**WHAT THE TASK REQUIRES**:
What appears in the data must be reproduced exactly.

**RECORDS SHOWN**:
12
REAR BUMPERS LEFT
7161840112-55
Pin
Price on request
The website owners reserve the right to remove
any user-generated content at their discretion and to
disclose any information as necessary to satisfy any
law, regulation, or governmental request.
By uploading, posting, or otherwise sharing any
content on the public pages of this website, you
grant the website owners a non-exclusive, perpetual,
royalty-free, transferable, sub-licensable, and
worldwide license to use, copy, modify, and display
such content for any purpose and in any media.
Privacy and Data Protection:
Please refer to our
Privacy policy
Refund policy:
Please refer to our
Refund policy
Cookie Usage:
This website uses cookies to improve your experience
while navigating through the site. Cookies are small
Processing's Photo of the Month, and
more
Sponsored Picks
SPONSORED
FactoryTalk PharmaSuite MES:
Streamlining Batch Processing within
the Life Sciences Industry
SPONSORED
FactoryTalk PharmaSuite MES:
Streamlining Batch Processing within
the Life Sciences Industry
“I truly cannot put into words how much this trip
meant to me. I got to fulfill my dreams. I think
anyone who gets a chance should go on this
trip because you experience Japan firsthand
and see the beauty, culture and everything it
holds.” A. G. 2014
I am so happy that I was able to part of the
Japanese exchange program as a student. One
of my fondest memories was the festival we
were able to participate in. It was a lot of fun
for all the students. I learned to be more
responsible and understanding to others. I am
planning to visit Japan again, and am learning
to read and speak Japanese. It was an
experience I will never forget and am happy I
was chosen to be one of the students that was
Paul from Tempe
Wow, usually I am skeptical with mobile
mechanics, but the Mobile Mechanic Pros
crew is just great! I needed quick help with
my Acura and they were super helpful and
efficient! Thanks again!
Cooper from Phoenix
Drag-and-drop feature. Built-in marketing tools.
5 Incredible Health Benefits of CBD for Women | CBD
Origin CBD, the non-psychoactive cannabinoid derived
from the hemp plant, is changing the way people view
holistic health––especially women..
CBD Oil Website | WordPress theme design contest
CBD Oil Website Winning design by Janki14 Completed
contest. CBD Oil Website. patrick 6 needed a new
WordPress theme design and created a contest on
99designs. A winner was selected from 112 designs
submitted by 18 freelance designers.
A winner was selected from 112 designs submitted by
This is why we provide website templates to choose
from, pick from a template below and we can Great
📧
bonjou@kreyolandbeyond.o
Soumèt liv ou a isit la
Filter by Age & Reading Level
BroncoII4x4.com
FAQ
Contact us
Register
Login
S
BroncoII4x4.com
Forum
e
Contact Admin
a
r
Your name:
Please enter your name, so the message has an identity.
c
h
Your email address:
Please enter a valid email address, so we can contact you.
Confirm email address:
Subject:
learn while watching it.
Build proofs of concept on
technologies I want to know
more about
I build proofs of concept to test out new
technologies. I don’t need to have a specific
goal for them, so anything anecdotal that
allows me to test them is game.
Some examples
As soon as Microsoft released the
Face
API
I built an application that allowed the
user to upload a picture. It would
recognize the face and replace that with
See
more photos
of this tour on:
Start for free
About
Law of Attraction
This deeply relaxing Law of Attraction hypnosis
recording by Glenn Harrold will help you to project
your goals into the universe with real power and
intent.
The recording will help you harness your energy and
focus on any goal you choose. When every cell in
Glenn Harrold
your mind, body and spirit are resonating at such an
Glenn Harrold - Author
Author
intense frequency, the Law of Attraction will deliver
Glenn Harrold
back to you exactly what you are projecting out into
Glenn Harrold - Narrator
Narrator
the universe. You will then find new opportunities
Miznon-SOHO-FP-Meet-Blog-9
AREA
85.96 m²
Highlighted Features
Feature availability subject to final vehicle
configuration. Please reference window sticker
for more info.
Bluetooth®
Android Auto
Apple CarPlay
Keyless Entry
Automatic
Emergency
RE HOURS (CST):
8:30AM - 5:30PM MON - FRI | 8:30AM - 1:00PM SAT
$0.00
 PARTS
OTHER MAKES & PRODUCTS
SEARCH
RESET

**WRITTEN ANSWER**:
12
REAR BUMPERS LEFT
7161840112-55
Pin
Price on request
The website owners reserve the right to remove
any user-generated content at their discretion and to
disclose any information as necessary to satisfy any
law, regulation, or governmental request.
By uploading, posting, or otherwise sharing any
content on the public pages of this website, you
grant the website owners a non-exclusive, perpetual,
royalty-free, transferable, sub-licensable, and
worldwide license to use, copy, modify, and display
such content for any purpose and in any media.
Privacy and Data Protection:
Please refer to our
Privacy policy
Refund policy:
Please refer to our
Refund policy
Cookie Usage:
This website uses cookies to improve your experience
while navigating through the site. Cookies are small
Processing's Photo of the Month, and
more
Sponsored Picks
SPONSORED
FactoryTalk PharmaSuite MES:
Streamlining Batch Processing within
the Life Sciences Industry
SPONSORED
FactoryTalk PharmaSuite MES:
Streamlining Batch Processing within
the Life Sciences Industry
“I truly cannot put into words how much this trip
meant to me. I got to fulfill my dreams. I think
anyone who gets a chance should go on this
trip because you experience Japan firsthand
and see the beauty, culture and everything it
holds.” A. G. 2014
I am so happy that I was able to part of the
Japanese exchange program as a student. One
of my fondest memories was the festival we
were able to participate in. It was a lot of fun
for all the students. I learned to be more
responsible and understanding to others. I am
planning to visit Japan again, and am learning
to read and speak Japanese. It was an
experience I will never forget and am happy I
was chosen to be one of the students that was
Paul from Tempe
Wow, usually I am skeptical with mobile
mechanics, but the Mobile Mechanic Pros
crew is just great! I needed quick help with
my Acura and they were super helpful and
efficient! Thanks again!
Cooper from Phoenix
Drag-and-drop feature. Built-in marketing tools.
5 Incredible Health Benefits of CBD for Women | CBD
Origin CBD, the non-psychoactive cannabinoid derived
from the hemp plant, is changing the way people view
holistic health––especially women..
CBD Oil Website | WordPress theme design contest
CBD Oil Website Winning design by Janki14 Completed
contest. CBD Oil Website. patrick 6 needed a new
WordPress theme design and created a contest on
99designs. A winner was selected from 112 designs
submitted by 18 freelance designers.
A winner was selected from 112 designs submitted by
This is why we provide website templates to choose
from, pick from a template below and we can Great
📧
bonjou@kreyolandbeyond.o
Soumèt liv ou a isit la
Filter by Age & Reading Level
BroncoII4x4.com
FAQ
Contact us
Register
Login
S
BroncoII4x4.com
Forum
e
Contact Admin
a
r
Your name:
Please enter your name, so the message has an identity.
c
h
Your email address:
Please enter a valid email address, so we can contact you.
Confirm email address:
Subject:
learn while watching it.
Build proofs of concept on
technologies I want to know
more about
I build proofs of concept to test out new
technologies. I don’t need to have a specific
goal for them, so anything anecdotal that
allows me to test them is game.
Some examples
As soon as Microsoft released the
Face
API
I built an application that allowed the
user to upload a picture. It would
recognize the face and replace that with
See
more photos
of this tour on:
Start for free
About
Law of Attraction
This deeply relaxing Law of Attraction hypnosis
recording by Glenn Harrold will help you to project
your goals into the universe with real power and
intent.
The recording will help you harness your energy and
focus on any goal you choose. When every cell in
Glenn Harrold
your mind, body and spirit are resonating at such an
Glenn Harrold - Author
Author
intense frequency, the Law of Attraction will deliver
Glenn Harrold
back to you exactly what you are projecting out into
Glenn Harrold - Narrator
Narrator
the universe. You will then find new opportunities
Miznon-SOHO-FP-Meet-Blog-9
AREA
85.96 m²
Highlighted Features
Feature availability subject to final vehicle
configuration. Please reference window sticker
for more info.
Bluetooth®
Android Auto
Apple CarPlay
Keyless Entry
Automatic
Emergency
RE HOURS (CST):
8:30AM - 5:30PM MON - FRI | 8:30AM - 1:00PM SAT
$0.00
 PARTS
OTHER MAKES & PRODUCTS
SEARCH
RESET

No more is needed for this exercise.